Thermal analysis of a modular plant growth chamber: Experiments and numerical simulation

Abstract

India, an agriculture-based economy, is the second-largest producer of vegetable crops globally. However, the seasonal and weather-dependent nature of these crops poses significant challenges, prompting a growing adoption of technologies like protected farming. Introduced to India in 1998 through the Indo-Israel Greenhouse Project, greenhouse farming has expanded rapidly but brought unique challenges, especially the issue of overheating during the summer months. India’s abundant sunlight, particularly in summer, often results in temperatures inside greenhouses exceeding optimal levels for plant growth. To address this, evaporative cooling systems, such as pad-and-fan setups, are commonly employed. However, these systems signifi cantly increase water consumption, contradicting one of the primary objectives of protected farming—efficient resource usage, particularly water. The focus of this work is to quantify the extent of overheating in a lab-scale greenhouse model and explore the potential of Infrared (IR) filtering to mitigate this issue. Experimental results demonstrate the effectiveness of IR filters in reducing overheating, offering a promising solution to this challenge.
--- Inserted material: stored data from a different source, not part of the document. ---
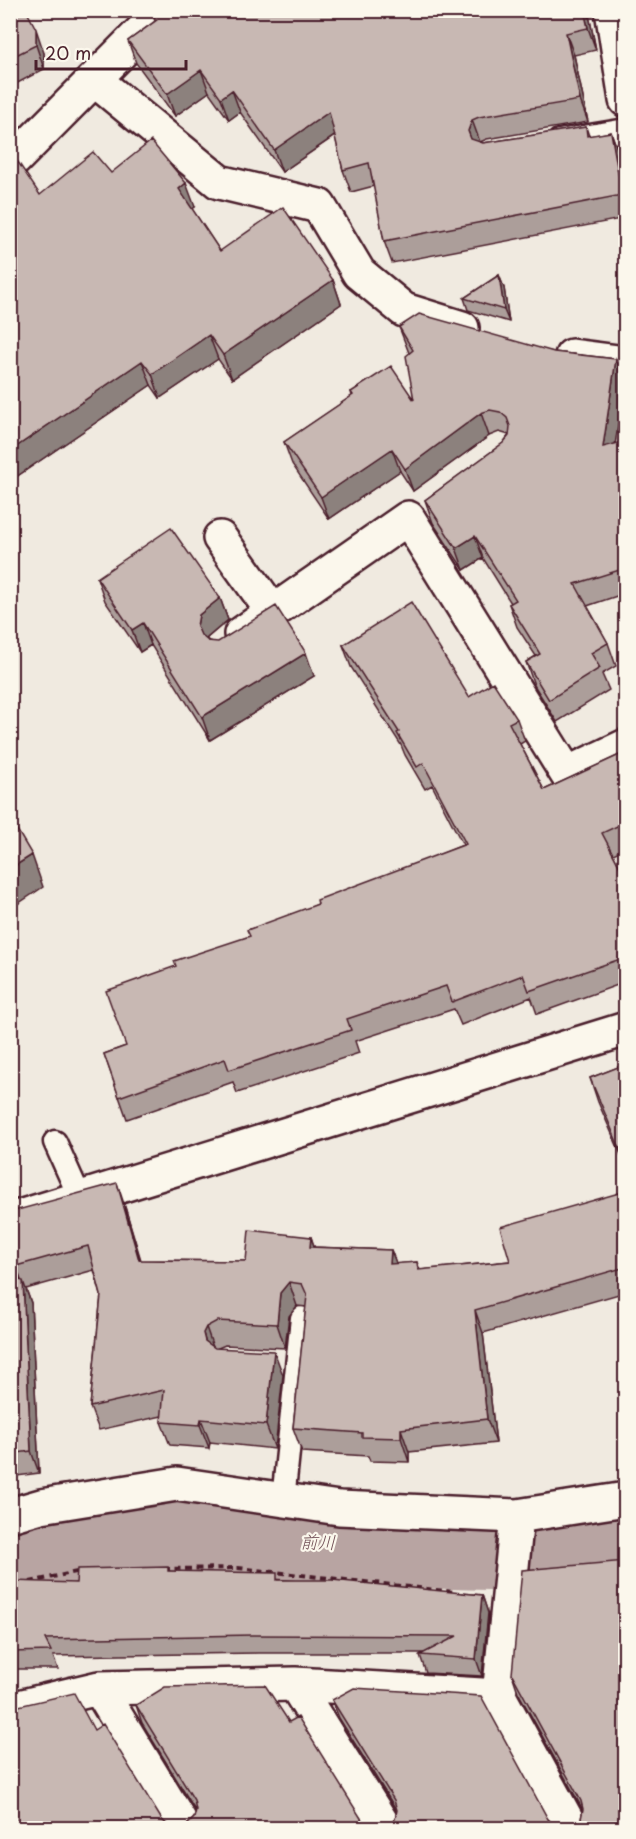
<svg xmlns="http://www.w3.org/2000/svg" width="636" height="1839" viewBox="0 0 636 1839" font-family="'Playpen Sans','Klee One',sans-serif">
<style>
.lines{fill:none;stroke-linecap:round;stroke-linejoin:round}
.river{stroke:#b8a4a2;stroke-width:90}
.lane-casing{stroke:#4a1f2b;stroke-width:27}
.street-casing{stroke:#4a1f2b;stroke-width:38}
.secondary-casing{stroke:#4a1f2b;stroke-width:38}
.path{stroke:#4a1f2b;stroke-width:4;stroke-dasharray:6 4.5;stroke-linecap:butt}
.lane{stroke:#fbf7ec;stroke-width:22}
.street{stroke:#fbf7ec;stroke-width:33}
.secondary{stroke:#fbf7ec;stroke-width:33}
.wall{fill:#ac9e9a;stroke:#4a1f2b;stroke-width:1.5}
.shaded-wall{fill:#8c817d;stroke:#4a1f2b;stroke-width:1.5}
.building{fill:#c8b8b3;stroke:#4a1f2b;stroke-width:1.5}
.labels{text-anchor:middle;dominant-baseline:central;stroke-width:4.5;stroke-linejoin:round;paint-order:stroke}
.water-label{font-size:18px;font-style:italic;fill:#704e55;stroke:#fbf7ec}
</style>
<rect width="100%" height="100%" fill="#f0eae0"/>
<filter id="ink" filterUnits="userSpaceOnUse"><feTurbulence type="fractalNoise" baseFrequency=".0167" numOctaves="2"/><feDisplacementMap in="SourceGraphic" scale="12" xChannelSelector="R" yChannelSelector="G"/><feConvolveMatrix kernelMatrix="1 2 1 2 8 2 1 2 1" color-interpolation-filters="sRGB"/></filter>
<g filter="url(#ink)">
<g class="lines">
<path class="river" d="M10,1559L42,1552L181,1537L565,1547L626,1536"/>
<defs>
<path id="lane" d="M559,141L626,130
M55,1142L80,1198
M283,1500L302,1318"/>
<path id="street" d="M612,10L626,100
M95,80L219,182L319,206L359,273L404,310L462,328
M10,164L163,10
M572,356L626,363
M220,538L273,612
M241,634L408,518L567,774L626,746
M10,1515L41,1506L177,1484L339,1508L517,1516L626,1499
M295,1684L499,1696L517,1516
M99,1688L295,1684L385,1828
M499,1696L571,1828
M10,1709L99,1688L184,1828"/>
<path id="secondary" d="M10,1220L626,1029"/>
</defs>
<use href="#lane" class="lane-casing"/>
<use href="#street" class="street-casing"/>
<use href="#secondary" class="secondary-casing"/>
<path class="path" d="M164,1569L238,1568L455,1592
M30,1582L81,1571"/>
<use href="#lane" class="lane"/>
<use href="#street" class="street"/>
<use href="#secondary" class="secondary"/>
</g>
<path class="wall" d="M10,10L44,53V69L10,87Z
M158,10H588L596,50L574,55L588,122L487,139L480,142L483,143L586,127L589,136L611,132L619,154L626,190V218L392,263L384,241L374,186L351,192L343,170L335,136L282,172L240,112L229,120L209,92L175,116L136,63L128,41L155,21L153,16Z
M10,167L40,195L111,173L195,207L192,209L220,251L333,280L341,304L232,379L218,359L160,398L151,385L13,479L10,476Z
M499,275L504,288L509,322L468,310L464,298Z
M399,327L554,352L616,359L625,382L615,444L626,441V593L587,606L608,643L616,666L602,674L609,690L557,722L534,685L526,662L536,656L517,627L509,604L511,603L483,558L464,570L433,523L425,500L503,443L509,435L499,432L489,436L413,491L400,471L329,519L292,464L284,442L352,396L351,392L414,400L409,353Z
M97,578L220,598L228,620L207,638V640L314,676L210,740L151,645L140,652L105,601Z
M343,645L469,697L517,719L525,741L520,744L544,790L626,752V848L613,854L626,879V982L537,1014L531,997L461,1025L454,1009L355,1041L359,1053L237,1093L233,1082L127,1119L104,1054L126,1046L176,966L250,936L318,904L463,845L432,785L425,789L405,755L401,745L351,667Z
M626,1064V1166L598,1102L590,1078Z
M626,1191V1292L483,1333L496,1443L409,1452V1462L370,1461L368,1456L302,1452L293,1428L306,1307L297,1306L289,1316L285,1348L225,1345L218,1348L283,1375L275,1449L210,1442L209,1448L170,1445L161,1422L162,1416L99,1430L90,1407L101,1295L94,1270L26,1289L31,1303L39,1473L17,1476L10,1457V1278L21,1280L16,1266L125,1207L141,1260L246,1261L311,1237L314,1247L391,1250L396,1264L417,1262L420,1270L510,1261Z
M170,1571L482,1595L488,1613L482,1676L426,1673L420,1655L423,1653H258L53,1656L58,1669H10V1595L76,1583Z
M512,1674L626,1828H10L94,1730L162,1820L169,1826L177,1828L186,1826L194,1818L196,1811L142,1723L136,1705L289,1722L362,1820L369,1826L378,1828L388,1826L395,1819L397,1811L339,1718L332,1700L548,1819L555,1826L564,1828L574,1826L581,1819L583,1810L518,1692Z"/>
<path class="shaded-wall" d="M584,10H588L596,50L588,28Z
M36,29L44,53V69L36,45Z
M566,33L574,55L588,122L580,100Z
M201,70L209,92L175,116L167,94Z
M232,90L240,112L229,120L221,98Z
M329,112L337,134L282,172L274,150Z
M472,120L480,142L476,154L468,131Z
M611,132L619,154L626,190V203L622,195Z
M186,183L195,207L187,213L179,189Z
M499,275L504,288L509,322L504,310Z
M333,280L341,304L232,379L223,355Z
M209,335L218,359L160,398L152,374Z
M616,359L625,382L611,470L603,447Z
M142,361L151,385L13,479L10,473V451Z
M481,413L489,436L413,491L405,469Z
M392,449L400,471L329,519L321,497Z
M475,536L483,558L464,570L456,548Z
M220,598L228,620L207,638L205,648L197,626L199,615Z
M143,623L151,645L140,652L132,630Z
M306,653L314,676L210,740L202,717Z
M32,855L43,887L10,909V869Z
M117,1183L125,1207L147,1283L139,1260Z
M311,1237L319,1261L310,1247Z
M391,1250L400,1273L390,1264Z
M23,1281L31,1303L39,1473L31,1451Z
M289,1282L297,1306L289,1316L285,1348L277,1324L280,1293Z
M475,1310L483,1333L496,1443L487,1419Z
M206,1327L214,1350L205,1341L203,1333Z
M274,1351L283,1375L275,1449L266,1425Z
M201,1419L210,1442L209,1448L200,1425Z
M401,1429L409,1452V1462L401,1438Z
M482,1595L488,1613L482,1676L476,1659Z"/>
<path class="building" d="M10,10H26L36,29V45L10,58Z
M158,10H584L588,28L566,33L580,100L479,117L472,120L468,131L471,139L483,143L586,127L587,136L611,132L622,195L384,241L369,163L343,170L329,112L274,150L232,90L221,98L201,70L167,94L128,41L157,20L153,16Z
M151,141L186,183L179,189L220,251L283,207L333,280L223,355L209,335L152,374L142,361L10,451V167L18,162L40,195L93,152L111,173Z
M499,275L504,310L464,298Z
M419,314L554,352L616,359L603,447L626,441V568L575,584L608,643L591,653L600,668L549,700L526,662L540,654L509,604L516,600L475,536L456,548L425,500L503,443L509,436L510,426L507,418L500,412L490,410L481,413L405,469L392,449L321,497L284,442L353,395L351,392L391,366L414,400L406,356L413,350L399,327Z
M171,528L220,598L199,615L197,626L201,635L208,641L218,642L276,606L306,653L202,717L143,623L132,630L97,578Z
M411,602L469,697L493,682L517,719L509,723L544,790L626,752V822L602,833L626,879V957L529,991L523,975L452,1002L446,986L347,1019L351,1030L229,1070L225,1059L119,1097L104,1054L126,1046L106,991L176,966L174,961L250,936L247,930L318,904L317,900L466,844L423,763L417,767L397,733L399,732L343,645Z
M10,818L32,855L10,869Z
M626,1064V1163L590,1078Z
M117,1183L139,1260L246,1261L249,1230L311,1237L310,1247L391,1250L390,1264L417,1262L418,1270L510,1261L500,1227L626,1191V1267L475,1310L487,1419L401,1429V1438L362,1437V1433L293,1428L307,1295L302,1284L289,1282L280,1293L277,1324L217,1321L206,1327L203,1333L205,1341L215,1348L274,1351L266,1425L201,1419L200,1425L161,1422L164,1390L90,1407L101,1295L88,1246L16,1266L10,1247V1212Z
M10,1278L23,1281L31,1451L10,1454Z
M626,1561V1828H10V1708L74,1693L94,1730L103,1724L162,1820L169,1826L177,1828L186,1826L194,1818L196,1810L194,1800L136,1705L165,1687L265,1685L289,1722L298,1717L362,1820L369,1826L378,1828L388,1826L395,1819L397,1810L394,1800L332,1700L354,1688L481,1696L548,1819L555,1826L564,1828L574,1826L581,1819L583,1809L581,1801L512,1674L522,1570Z
M168,1567V1571L277,1573V1580H332L482,1595L476,1659L420,1655L457,1636L252,1635L45,1639L51,1651L10,1652V1595H12V1581L76,1583L77,1569Z"/>
</g>
<g class="labels">
<g class="water-label">
<text transform="translate(318 1541) rotate(1)">前川</text>
</g>
</g>
<rect width="636" height="1839" fill="none" stroke="#fbf7ec" stroke-width="36"/>
<rect x="18" y="18" width="600" height="1803" fill="none" stroke="#4a1f2b" stroke-width="2" filter="url(#ink)"/>
<path d="M36 60v9h150v-9" fill="none" stroke="#4a1f2b" stroke-width="3"/>
<text x="45" y="60" font-size="18" fill="#4a1f2b" stroke="#fbf7ec" stroke-width="4.5" paint-order="stroke">20 m</text>
</svg>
Additionally, this study presents a comprehensive approach to predicting bulk air temperature inside greenhouses through two methodologies: Computational Fluid Dynamics (CFD) simulations and a simplified lumped mass reduced-order model. Both models exhibit good accuracy in temperature prediction, providing valuable tools for optimizing greenhouse designs and ensuring favorable growing conditions with efficient resource usage.